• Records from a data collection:
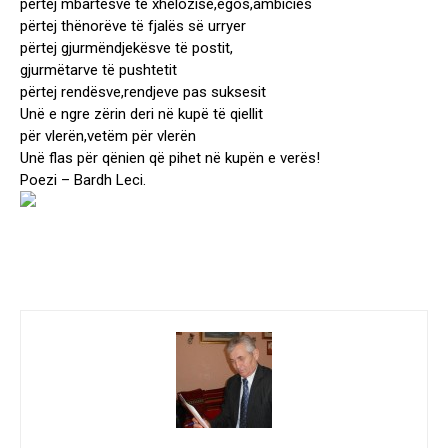
përtej mbartësve të xhelozisë,egos,ambicies
përtej thënorëve të fjalës së urryer
përtej gjurmëndjekësve të postit,
gjurmëtarve të pushtetit
përtej rendësve,rendjeve pas suksesit
Unë e ngre zërin deri në kupë të qiellit
për vlerën,vetëm për vlerën
Unë flas për qënien që pihet në kupën e verës!
Poezi – Bardh Leci.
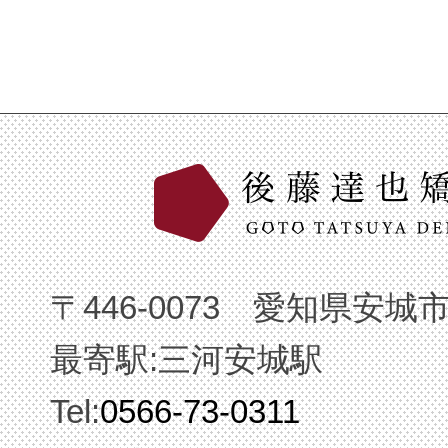
〒446-0073 愛知県安城
最寄駅:三河安城駅
Tel:
0566-73-0311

• About this task: Give the lines of the entries above exactly as they appear, leaving out each picture.

• Expected output:
përtej mbartësve të xhelozisë,egos,ambicies
përtej thënorëve të fjalës së urryer
përtej gjurmëndjekësve të postit,
gjurmëtarve të pushtetit
përtej rendësve,rendjeve pas suksesit
Unë e ngre zërin deri në kupë të qiellit
për vlerën,vetëm për vlerën
Unë flas për qënien që pihet në kupën e verës!
Poezi – Bardh Leci.
〒446-0073 愛知県安城
最寄駅:三河安城駅
Tel:
0566-73-0311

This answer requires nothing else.